_GIVEN PROBLEM_
Convert the listing below into a Markdown table with the columns No. and Line, numbering each row and skipping blank lines. Leave the pictures out of the table.

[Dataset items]

++++++++

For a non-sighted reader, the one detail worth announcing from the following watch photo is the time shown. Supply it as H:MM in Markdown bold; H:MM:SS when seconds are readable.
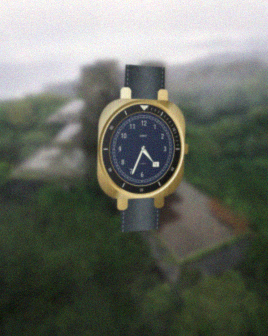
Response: **4:34**
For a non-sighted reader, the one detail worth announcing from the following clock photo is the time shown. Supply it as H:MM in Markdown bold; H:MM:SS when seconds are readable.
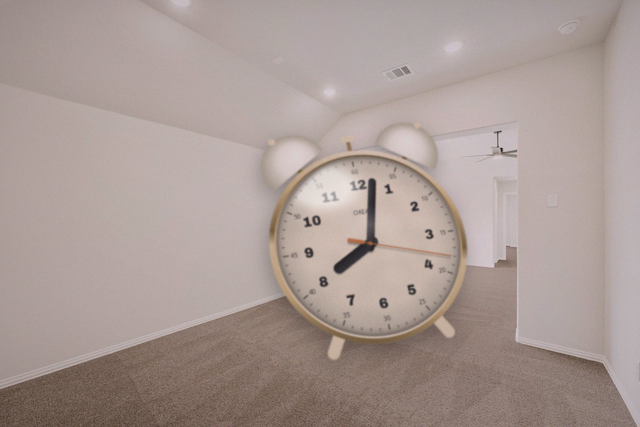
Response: **8:02:18**
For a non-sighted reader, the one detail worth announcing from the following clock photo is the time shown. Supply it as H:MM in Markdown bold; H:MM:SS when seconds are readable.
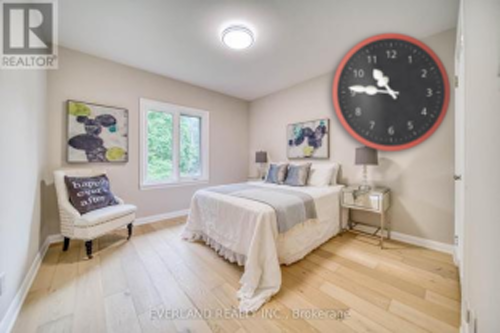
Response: **10:46**
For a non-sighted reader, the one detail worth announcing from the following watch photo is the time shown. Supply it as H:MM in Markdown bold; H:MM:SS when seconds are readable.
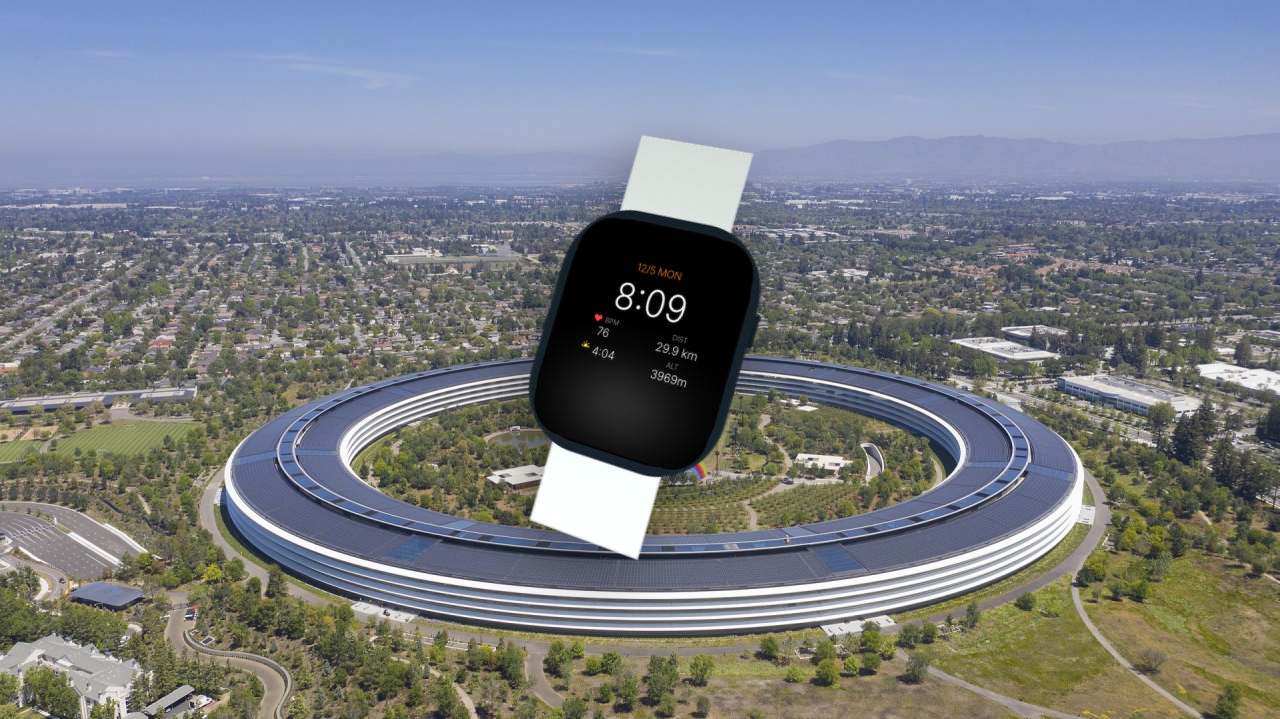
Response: **8:09**
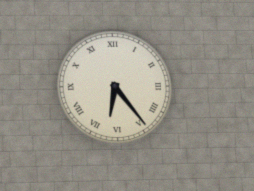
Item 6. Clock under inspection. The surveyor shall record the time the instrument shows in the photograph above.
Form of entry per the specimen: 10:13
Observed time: 6:24
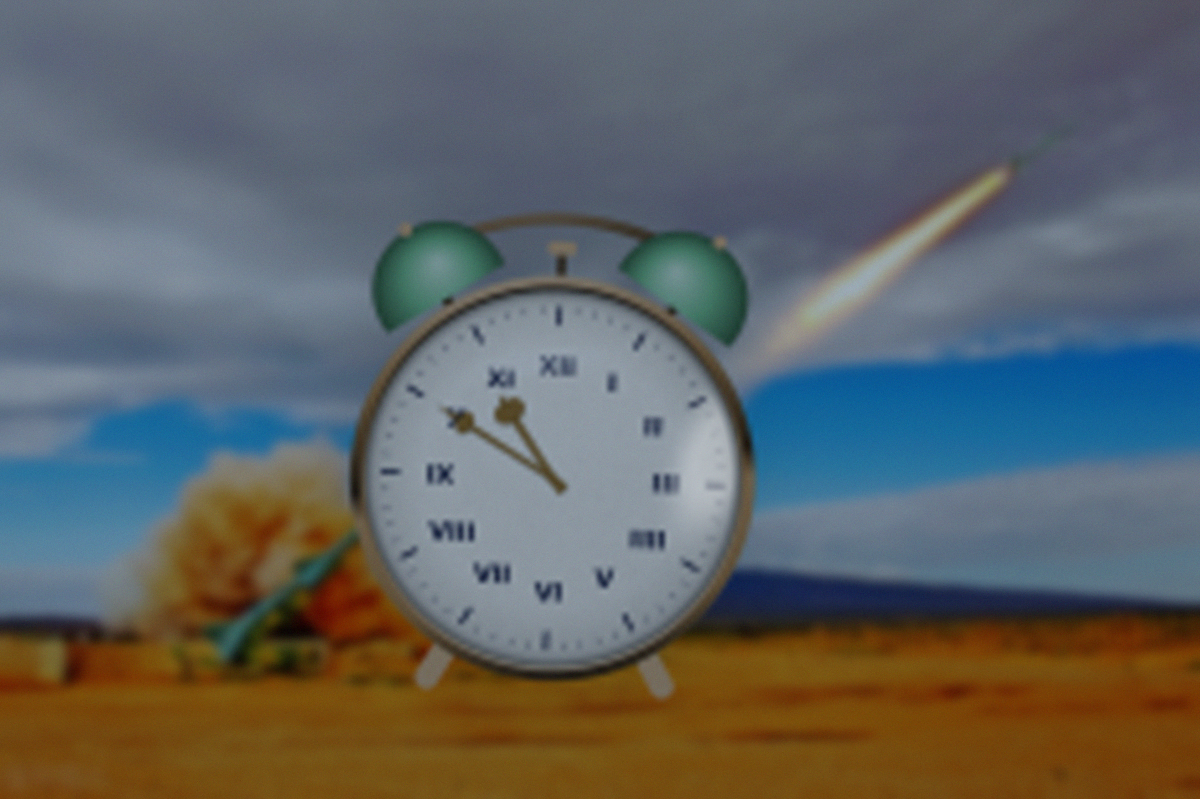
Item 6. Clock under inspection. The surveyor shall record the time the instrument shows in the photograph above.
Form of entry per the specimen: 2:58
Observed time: 10:50
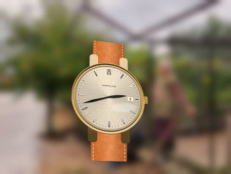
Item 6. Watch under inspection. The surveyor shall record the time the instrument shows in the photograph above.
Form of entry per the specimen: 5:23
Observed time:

++++++++

_RESULT FOR THIS TASK_
| No. | Line |
|---|---|
| 1 | For a non-sighted reader, the one detail worth announcing from the following watch photo is the time shown. Supply it as H:MM in Markdown bold; H:MM:SS when seconds are readable. |
| 2 | Response: **4:34** |
| 3 | For a non-sighted reader, the one detail worth announcing from the following clock photo is the time shown. Supply it as H:MM in Markdown bold; H:MM:SS when seconds are readable. |
| 4 | Response: **8:02:18** |
| 5 | For a non-sighted reader, the one detail worth announcing from the following clock photo is the time shown. Supply it as H:MM in Markdown bold; H:MM:SS when seconds are readable. |
| 6 | Response: **10:46** |
| 7 | For a non-sighted reader, the one detail worth announcing from the following watch photo is the time shown. Supply it as H:MM in Markdown bold; H:MM:SS when seconds are readable. |
| 8 | Response: **8:09** |
| 9 | Item 6. Clock under inspection. The surveyor shall record the time the instrument shows in the photograph above. |
| 10 | Form of entry per the specimen: 10:13 |
| 11 | Observed time: 6:24 |
| 12 | Item 6. Clock under inspection. The surveyor shall record the time the instrument shows in the photograph above. |
| 13 | Form of entry per the specimen: 2:58 |
| 14 | Observed time: 10:50 |
| 15 | Item 6. Watch under inspection. The surveyor shall record the time the instrument shows in the photograph above. |
| 16 | Form of entry per the specimen: 5:23 |
| 17 | Observed time: |